Q. 47.  If  average of 11 consecutive odd numbers is 17, what is the difference between the smallest and the largest number?
(a) 18  (b)  20  (c) 22  (d) 24   (e) None of these
Ans:  (b) 20
 Explanation:
  Let the numbers be x, x + 2, x+ 4, x +6, x+8, x + 10, x+12, x+14, x + 16, x + 18 and x + 20;
 Here, the smallest number = x  and   the largest number = x + 20
Therefore, their difference = x + 20 – x = 20.Ans.
Q. 48. The average of five consecutive odd numbers is 95. What is the fourth number in the descending order?
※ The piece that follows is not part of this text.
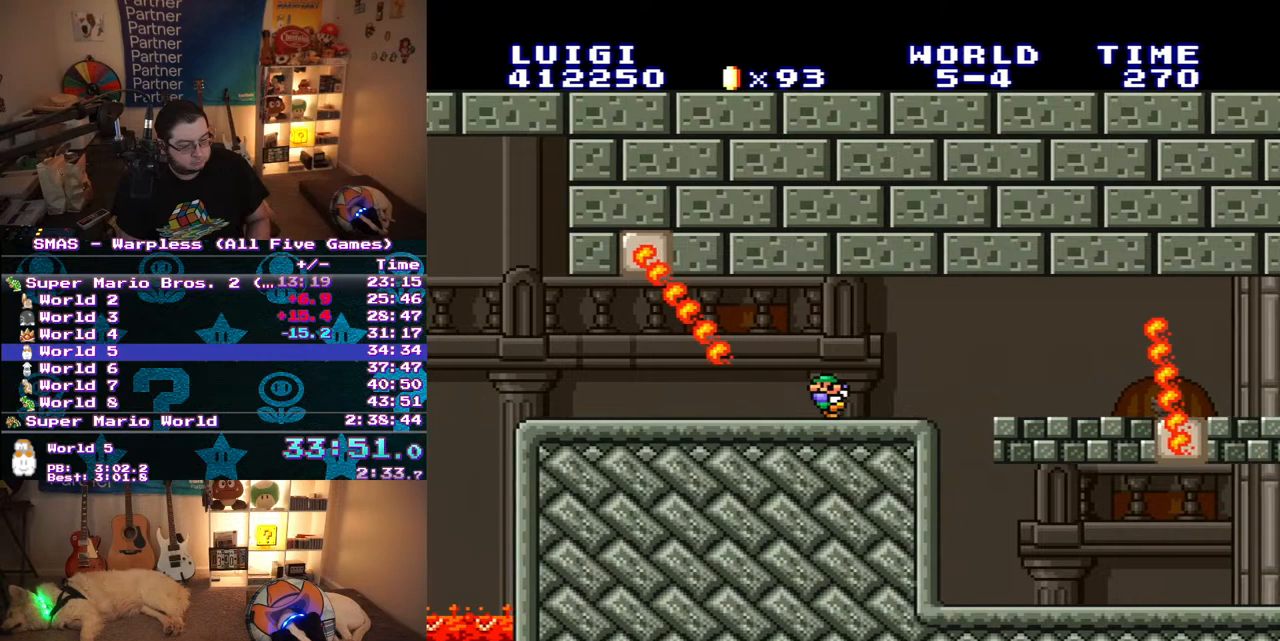
{"buttons": ["Y", "DPAD_RIGHT"], "events": [[200, "DPAD_RIGHT", "down"]]}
 (a) 91  (b) 95  (c) 99 (d) 97   (e)None of these
Ans: (e) None of these
Explanation:
Let the sum of the numbers be x + x +2 +  x +4 + x + 6 + x + 8 = 5 × 95 = 475
 5x + 20 = 475        :. x= 91
The fourth number in descending order = x + 2  = 91 + 2 =93. Ans.
Q. 49.  The average of marks obtained in 120 students was 35. If the average of passed candidates was 39 and that of failed candidates is 15, the number of candidates who  passed the examination is:
(a) 100   (b) 110   (c) 120   (d) 80
Ans: (a) 100
Explanation:
The sum of the marks obtained by 120 students = 120 × 35 = 4200
Let ‘x’ be the number of passed candidates
Then, sum of the marks obtained by the passed candidates = x × 39 = 39x
So, sum of the marks obtained by the failed candidates = (120 – x) 15
i.e.  39x + (120 – x ) 15 = 4200
       39x + 1800 – 15x = 4200
      39x -15x = 4200 – 1800 = 2400
      24x = 2400       and  so,   x = 100. Ans.
Q. 50.  The average marks in Hindi subject  of a class of 54 students is 76. If the marks of two students are misread as 60 and 77 of the actual marks 36 and 47 respectively, then what would be the correct average?
 (a) 75.5   (b) 77  (c) 75  (d) 76.5  (e) None of these
 Ans: (c) 75
Explanation:
The sum of the marks of 54 students = 54 × 76 = 4104
Difference of marks misread = 54
Subtracting this difference = 4104 – 54 = 4050
Now, the correct average = 4050/54 = 75. Ans.
Solution to Jessie's problem:
Q. The mean temperature on any day of the week varies from between 35 degree centigrade and 42 degree centigrade. Which of the following can represent maximum average temperature for the week?
(a) 35   (b) 36   (c) 41   (d) Can't be determined    (e) None of these
Ans: E
Explanation:
The required average = (35 + 42)/2 = 38.